AGE form as a part of normal metabolism of food in the body, and are highly dependent on the food’s glucose concentration as well as the cooking temperature/technique used. AGE accumulation in the body also increases with compromised renal function, which is common in diabetes.
To further reinforce the idea of increased retinal apoptosis occurring in diabetes, there are dozens of studies looking at multifocal electroretinogram (ERG) and visual evoked potential (VEP) responses in type 1 & type 2 diabetes which consistently show abnormal findings in the diabetic retina.35-37 There is a direct correlation between duration of diabetes, HbA1c control, severity of retinopathy and the increase in response latency on ERG testing. Diabetics have been shown to have a delayed ERG response two to four times that of normals, which also can correlate with visual field defects occurring independent of retinopathy, glaucoma or panretinal photocoagulation.35
One study showed an 8 to 10% increase in VEP latency in diabetics versus controls, showing a compromise in the visual pathway in diabetics.15 It is debatable whether performing these diagnostic tests can predict which diabetic patients are more likely to develop future microvascular complications or neurodegenerative changes. These tests are not always easily accessible and may be costly and impractical in most clinical settings.
These findings raise the question of viewing diabetes as solely a microvascular disease, as these findings also indicate neurodegenerative changes. Insulin resistance and oxidative stress in the brain have been shown to be major causes of Alzheimer’s disease, and in the literature Alzheimer’s disease has been referenced as type 3 diabetes.33,34
As practitioners on the front lines of ocular disease management, it is important to have an arsenal of different management strategies in our clinical toolbox.
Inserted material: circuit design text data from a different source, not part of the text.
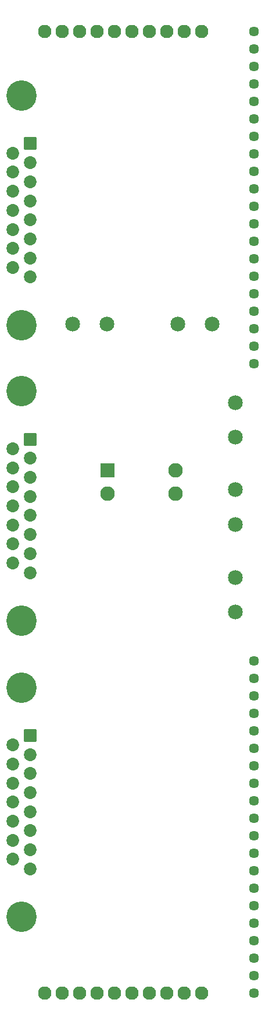
<source format=gbr>
%TF.GenerationSoftware,KiCad,Pcbnew,8.0.7*%
%TF.CreationDate,2025-01-14T17:00:07-05:00*%
%TF.ProjectId,IO Board,494f2042-6f61-4726-942e-6b696361645f,rev?*%
%TF.SameCoordinates,Original*%
%TF.FileFunction,Soldermask,Bot*%
%TF.FilePolarity,Negative*%
%FSLAX46Y46*%
G04 Gerber Fmt 4.6, Leading zero omitted, Abs format (unit mm)*
G04 Created by KiCad (PCBNEW 8.0.7) date 2025-01-14 17:00:07*
%MOMM*%
%LPD*%
G01*
G04 APERTURE LIST*
G04 Aperture macros list*
%AMRoundRect*
0 Rectangle with rounded corners*
0 $1 Rounding radius*
0 $2 $3 $4 $5 $6 $7 $8 $9 X,Y pos of 4 corners*
0 Add a 4 corners polygon primitive as box body*
4,1,4,$2,$3,$4,$5,$6,$7,$8,$9,$2,$3,0*
0 Add four circle primitives for the rounded corners*
1,1,$1+$1,$2,$3*
1,1,$1+$1,$4,$5*
1,1,$1+$1,$6,$7*
1,1,$1+$1,$8,$9*
0 Add four rect primitives between the rounded corners*
20,1,$1+$1,$2,$3,$4,$5,0*
20,1,$1+$1,$4,$5,$6,$7,0*
20,1,$1+$1,$6,$7,$8,$9,0*
20,1,$1+$1,$8,$9,$2,$3,0*%
G04 Aperture macros list end*
%ADD10R,2.108200X2.108200*%
%ADD11C,2.108200*%
%ADD12C,2.154000*%
%ADD13RoundRect,0.102000X-0.825000X0.825000X-0.825000X-0.825000X0.825000X-0.825000X0.825000X0.825000X0*%
%ADD14C,1.854000*%
%ADD15C,4.420000*%
%ADD16C,1.954000*%
%ADD17C,1.447800*%
G04 APERTURE END LIST*
D10*
%TO.C,F1*%
X108200000Y-84100000D03*
D11*
X108200000Y-87503600D03*
X118106000Y-87503600D03*
X118106000Y-84100000D03*
%TD*%
D12*
%TO.C,J8*%
X118400000Y-62850000D03*
X123400000Y-62850000D03*
%TD*%
%TO.C,J10*%
X126800000Y-86940000D03*
X126800000Y-91940000D03*
%TD*%
D13*
%TO.C,J4*%
X96930000Y-122615000D03*
D14*
X96930000Y-125385000D03*
X96930000Y-128155000D03*
X96930000Y-130925000D03*
X96930000Y-133695000D03*
X96930000Y-136465000D03*
X96930000Y-139235000D03*
X96930000Y-142005000D03*
X94390000Y-124000000D03*
X94390000Y-126770000D03*
X94390000Y-129540000D03*
X94390000Y-132310000D03*
X94390000Y-135080000D03*
X94390000Y-137850000D03*
X94390000Y-140620000D03*
D15*
X95660000Y-115650000D03*
X95660000Y-148970000D03*
%TD*%
D16*
%TO.C,REF\u002A\u002A*%
X99060000Y-160020000D03*
X101600000Y-160020000D03*
X104140000Y-160020000D03*
X106680000Y-160020000D03*
X109220000Y-160020000D03*
X111760000Y-160020000D03*
X114300000Y-160020000D03*
X116840000Y-160020000D03*
X119380000Y-160020000D03*
X121920000Y-160020000D03*
%TD*%
D12*
%TO.C,J11*%
X126800000Y-99700000D03*
X126800000Y-104700000D03*
%TD*%
D17*
%TO.C,J5*%
X129540000Y-20340500D03*
X129540000Y-22880500D03*
X129540000Y-25420500D03*
X129540000Y-27960500D03*
X129540000Y-30500500D03*
X129540000Y-33040500D03*
X129540000Y-35580500D03*
X129540000Y-38120500D03*
X129540000Y-40660500D03*
X129540000Y-43200500D03*
X129540000Y-45740500D03*
X129540000Y-48280500D03*
X129540000Y-50820500D03*
X129540000Y-53360500D03*
X129540000Y-55900500D03*
X129540000Y-58440500D03*
X129540000Y-60980500D03*
X129540000Y-63520500D03*
X129540000Y-66060500D03*
X129540000Y-68600500D03*
%TD*%
%TO.C,J6*%
X129540000Y-111760000D03*
X129540000Y-114300000D03*
X129540000Y-116840000D03*
X129540000Y-119380000D03*
X129540000Y-121920000D03*
X129540000Y-124460000D03*
X129540000Y-127000000D03*
X129540000Y-129540000D03*
X129540000Y-132080000D03*
X129540000Y-134620000D03*
X129540000Y-137160000D03*
X129540000Y-139700000D03*
X129540000Y-142240000D03*
X129540000Y-144780000D03*
X129540000Y-147320000D03*
X129540000Y-149860000D03*
X129540000Y-152400000D03*
X129540000Y-154940000D03*
X129540000Y-157480000D03*
X129540000Y-160020000D03*
%TD*%
D13*
%TO.C,J2*%
X96930000Y-36640750D03*
D14*
X96930000Y-39410750D03*
X96930000Y-42180750D03*
X96930000Y-44950750D03*
X96930000Y-47720750D03*
X96930000Y-50490750D03*
X96930000Y-53260750D03*
X96930000Y-56030750D03*
X94390000Y-38025750D03*
X94390000Y-40795750D03*
X94390000Y-43565750D03*
X94390000Y-46335750D03*
X94390000Y-49105750D03*
X94390000Y-51875750D03*
X94390000Y-54645750D03*
D15*
X95660000Y-29675750D03*
X95660000Y-62995750D03*
%TD*%
D13*
%TO.C,J3*%
X96930000Y-79580750D03*
D14*
X96930000Y-82350750D03*
X96930000Y-85120750D03*
X96930000Y-87890750D03*
X96930000Y-90660750D03*
X96930000Y-93430750D03*
X96930000Y-96200750D03*
X96930000Y-98970750D03*
X94390000Y-80965750D03*
X94390000Y-83735750D03*
X94390000Y-86505750D03*
X94390000Y-89275750D03*
X94390000Y-92045750D03*
X94390000Y-94815750D03*
X94390000Y-97585750D03*
D15*
X95660000Y-72615750D03*
X95660000Y-105935750D03*
%TD*%
D12*
%TO.C,J7*%
X103100000Y-62850000D03*
X108100000Y-62850000D03*
%TD*%
D16*
%TO.C,J1*%
X99060000Y-20320000D03*
X101600000Y-20320000D03*
X104140000Y-20320000D03*
X106680000Y-20320000D03*
X109220000Y-20320000D03*
X111760000Y-20320000D03*
X114300000Y-20320000D03*
X116840000Y-20320000D03*
X119380000Y-20320000D03*
X121920000Y-20320000D03*
%TD*%
D12*
%TO.C,J9*%
X126800000Y-74280000D03*
X126800000Y-79280000D03*
%TD*%
M02*

</source>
Currently, reducing intraocular pressure is the only current evidence-based treatment and modifiable risk factor for open angle glaucoma. However, given the growing body of evidence linking DM to POAG, eye care providers may be able to leverage this association in caring for these patients.
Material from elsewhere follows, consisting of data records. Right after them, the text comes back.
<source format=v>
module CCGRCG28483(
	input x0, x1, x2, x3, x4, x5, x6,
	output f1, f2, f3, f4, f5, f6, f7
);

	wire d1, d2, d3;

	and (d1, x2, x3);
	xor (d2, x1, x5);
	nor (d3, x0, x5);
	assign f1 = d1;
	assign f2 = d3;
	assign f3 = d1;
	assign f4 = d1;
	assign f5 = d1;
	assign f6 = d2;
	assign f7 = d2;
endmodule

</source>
The treatment protocol for patients with POAG in the context of diabetes or metabolic syndrome needs to be multifaceted.
Recruiting other medical subspecialties and referring patients when necessary may also be vital in a comprehensive glaucoma management plan. These can include PCPs, dieticians, and behavioral health counselors to help address other comorbidities. Also, optometrists shouldn’t underestimate the impact that the “lifestyle” conversation can have on these patients. While they may not expect this coming from their eye doctor, it can be a great way to reinforce what they’ve already been told by other providers or to address any unanswered questions they may have regarding their diabetes management.
While reduction in IOP continues to be the mainstay of glaucoma treatment, addressing concomitant metabolic disease must be included in a comprehensive management plan. There is a strong, multifactorial link between diabetes and an increased risk of developing primary open angle glaucoma. With the significant increase in incidence of diabetes worldwide, eye care providers will likely see a rise in new cases of glaucoma attributed to metabolic dysfunction. As new research continues to unfold, the clinical management of POAG in the context of diabetes and metabolic syndrome may change tremendously.